Carmen Garcia apresenta-se como "mãe, mulher, enfermeira e quase sempre cansada."
A família paterna já veio fugida de Espanha, dos anos da guerra civil no regime de Franco - fugiram de uma guerra e, depois, viram o neto mais novo, o pai de Carmen, ser enviado para outra, que nem era a guerra dele, e que ele nunca compreendeu.
30 meses de Moçambique deixaram-no marcado, com tremores. Carmen diz “eu sempre soube desde pequenina que era um tremor que vinha da guerra, que vinha de Moçambique”.
“Porque a maternidade é difícil. E as mães precisam de rir”, criou o blog a mãe imperfeita, onde trata as coisas pelo nome, sem falsos pudores.

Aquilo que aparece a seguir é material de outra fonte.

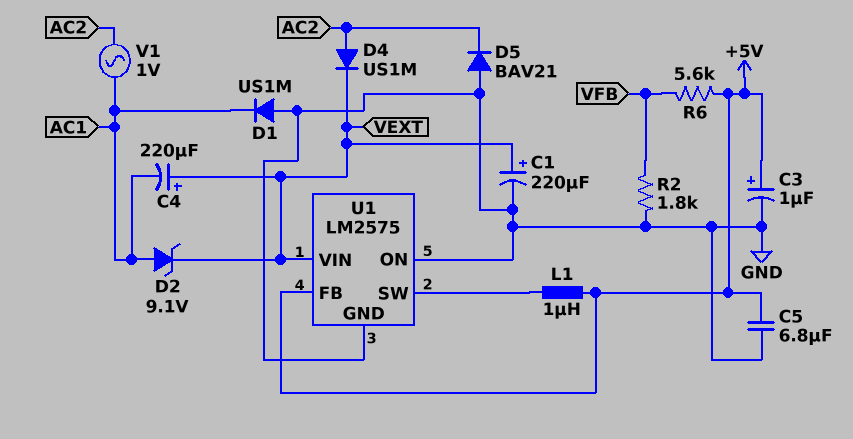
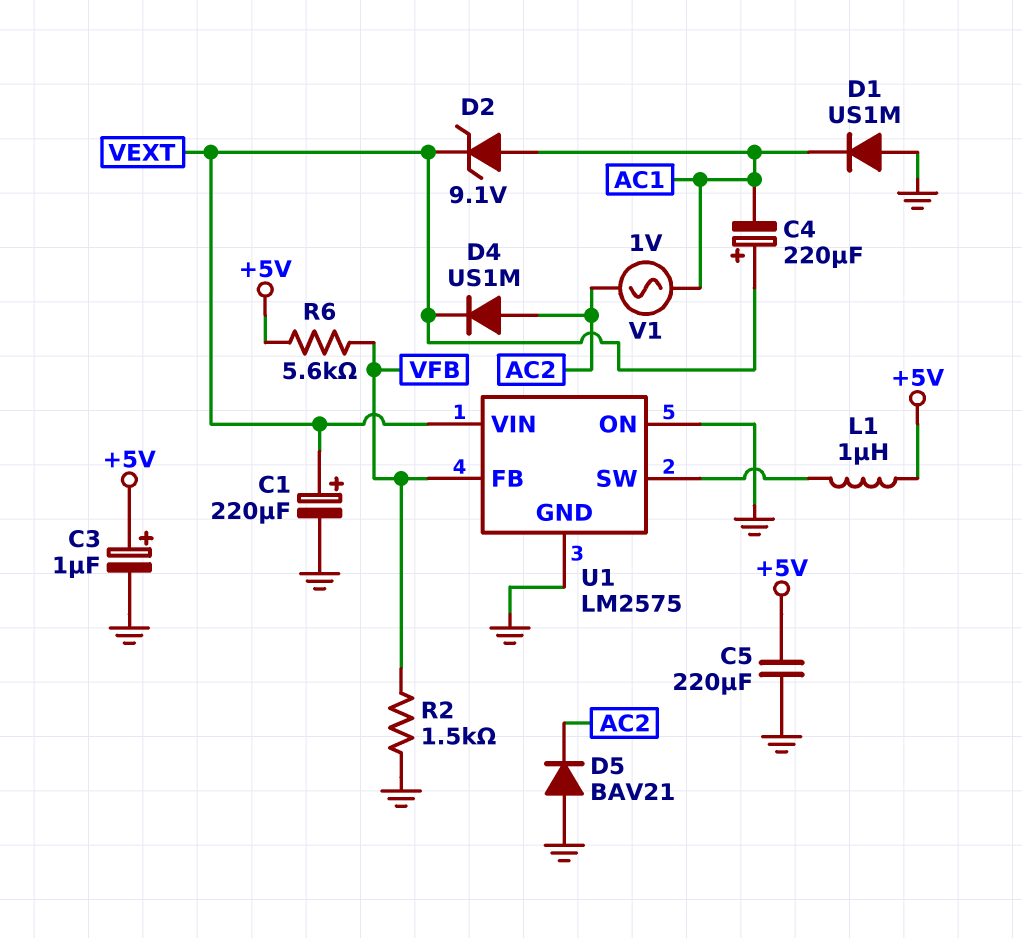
C5: 6.8uF (+5V, GND) -> 220uF (+5V, GND)
R2: 1.8k (GND, VFB) -> 1.5k (GND, VFB)
U1 pin FB: +5V -> VFB

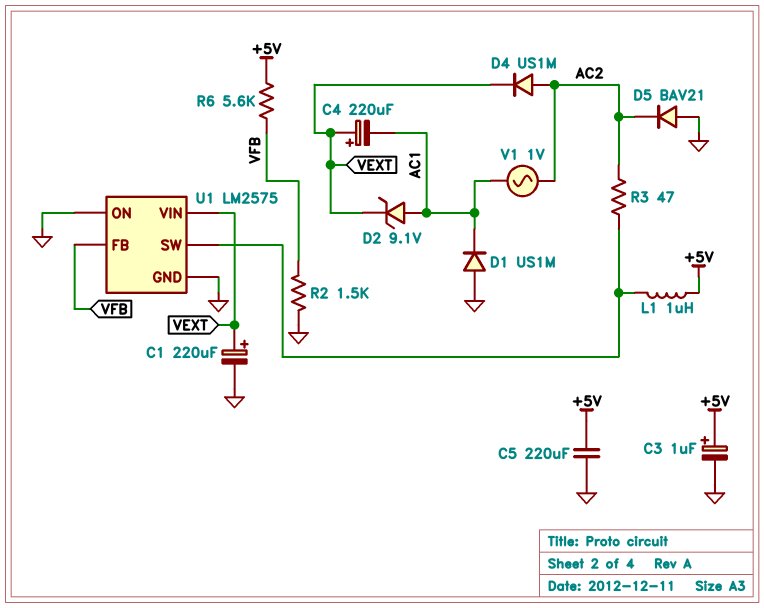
R3: none -> 47 (AC2, U1/SW)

Assumiu-se como mãe imperfeita no dia em que, tendo visto no Instagram um vídeo de um casal à mesa com 4 filhos pequenos, todos vestidos de igual, a comerem com uma correcção inacreditável, apanhou o seu filho a comer um macaco do nariz. E concluiu que “isto é uma metáfora da minha vida”. O blog conta, entretanto, com quase 200 mil seguidores.
Sendo alentejana de gema, sabe bem que o país está dividido entre litoral e interior. Na sua atual vida profissional, dedica-se ao projecto ALICE, que utiliza a inteligência artificial para monitorizar idosos que vivem em lares, ou sozinhos. A sede tecnológica da empresa é em Évora.
“Há um estudo feito aqui na nossa região, que nos dá alguns indicadores interessantes. Por exemplo, nós sabemos que a média de idades das pessoas que residem no lar aqui é de 86,6 anos, portanto, muito mais alta do que era há 10 ou 15 anos. Sabemos que só 7.3% das pessoas é que chega às instituições sem ter pelo menos um défice, e que quase 40% já chega com uma doença instalada. Portanto, a demência é um desafio - o ALICE tem crescido nesse sentido, e depois temos procurado muito ir ao encontro das necessidades de cada pessoa em particular, ou seja, uma pessoa que viva completamente sozinha, que não possa ter um cuidador, nós temos que ter uma forma de responder às suas necessidades também. Então, em vez de utilizarmos se calhar, por exemplo, um oxímetro que ela ponha quando não se está a sentir tão bem, para ver o que é que se passa, utilizamos outro tipo de sensor, que está na roupa, que nos dá uma monitorização contínua, nós sabemos sempre o que é que está a acontecer. O que é que nós conseguimos fazer com isto? Conseguimos evitar idas ao hospital, porque resolvemos muita coisa no local. Conseguimos atuar precocemente porque como nós sabemos qual é o padrão daquela pessoa, a inteligência artificial vai recebendo os dados traçando um padrão. Quando há um desvio, nós conseguimos dizer: atenção a este valor, é melhor ver o que é que se passa aqui. Isso é uma coisa com imenso potencial.”
Na aplicação desenhada especificamente para a plataforma ALICE, existe uma área de educação para a saúde destinado a três grupos de utilizadores: utentes, cuidadores e profissionais de saúde. Cada um dos grupos tem acesso a um conjunto de conteúdos específicos, em multimédia, criados de raiz.
O ALICE destina-se especialmente a cidadãos com mais de 65 anos, no entanto, todos os maiores de 18 anos que apresentem algum grau de dependência funcional podem beneficiar do ALICE. A plataforma está orientada para actuar em três cenários distintos: 1. Apoio à prestação de cuidados de saúde em Estrutura Residencial para Pessoas Idosas (ERPI); 2. Apoio à monitorização e prestação de cuidados a adultos que residam no seu domicílio em situação de vulnerabilidade; 3. Apoio à monitorização de doentes em regime de acompanhamento por equipas de Cuidados Continuados Integrados.
O ALICE, na forma como está estruturado e utilizando a tecnologia, permite detectar e actuar mais precocemente em contexto de doença aguda. Devido às recomendações de actuação que emite, via SMS ou chamada de voz automática, o ALICE permite domiciliar os cuidados, capacitar os cuidadores e diminuir o recurso às urgências hospitalares. (fonte isALICE)
É essencial que tanto a sociedade como os lares mudem rapidamente. Porque, de acordo com Carmen Garcia, “Nós sabemos pelos dados do Instituto Nacional de Estatística que, em 2080, vamos ter 317 velhos por cada 100 jovens. Isto é um rácio completamente desequilibrado. Se agora temos 180 velhos por cada 100 jovens e já não temos resposta, quando tivermos 317 a bolha vai rebentar.”